The point is not that drinks are calorically expensive. They are not, by any reasonable measure. The point is that drinks deliver those calories alongside a substance whose physiological effects last for hours and whose metabolic priority displaces every other calorie around it.
What the body composition data actually shows
Studies of people who stop drinking for thirty to ninety days consistently report changes in body composition. The interesting finding is that these changes are larger than the calorie math would predict. People lose more weight than they would by simply subtracting the alcohol calories from their previous diet.

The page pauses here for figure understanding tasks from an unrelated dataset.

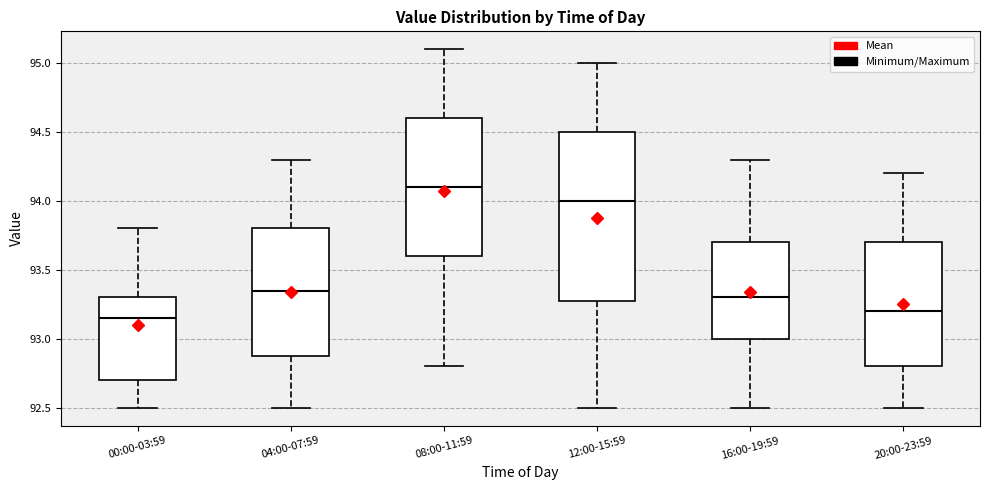

Reading left to right, transcribe this box plot: for each box, give where its median line is, the range the box spans, and where its two whiskers end, as read against the y-axis. The values are not printed on the chart, so give them approximately, as read against the axis.

00:00-03:59: median 93.15, box 92.70 to 93.30, whiskers 92.50 to 93.80
04:00-07:59: median 93.35, box 92.90 to 93.80, whiskers 92.50 to 94.30
08:00-11:59: median 94.10, box 93.60 to 94.60, whiskers 92.80 to 95.10
12:00-15:59: median 94.00, box 93.30 to 94.50, whiskers 92.50 to 95.00
16:00-19:59: median 93.30, box 93.00 to 93.70, whiskers 92.50 to 94.30
20:00-23:59: median 93.20, box 92.80 to 93.70, whiskers 92.50 to 94.20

The leading explanation is the sleep-and-cortisol channel. Alcohol disrupts deep sleep, which is when growth hormone is released and metabolic recovery happens. Chronic mild sleep disruption increases cortisol, which encourages central fat storage. Removing the alcohol restores the sleep, which restores the metabolic patterns, which produces body composition changes that look out of proportion to the calorie subtraction.
What this means for the decision
If you are deciding whether to drink less or stop drinking, the calorie argument is a weak one to lead with. It is real but small. The argument that holds up under examination is the sleep argument, the metabolic argument, the time argument, the money argument, the cognition argument, the mood argument, and the identity argument. Most of those are larger than the calorie argument.
The calorie math is honest and worth knowing. It is not the reason most people who quit are glad they quit.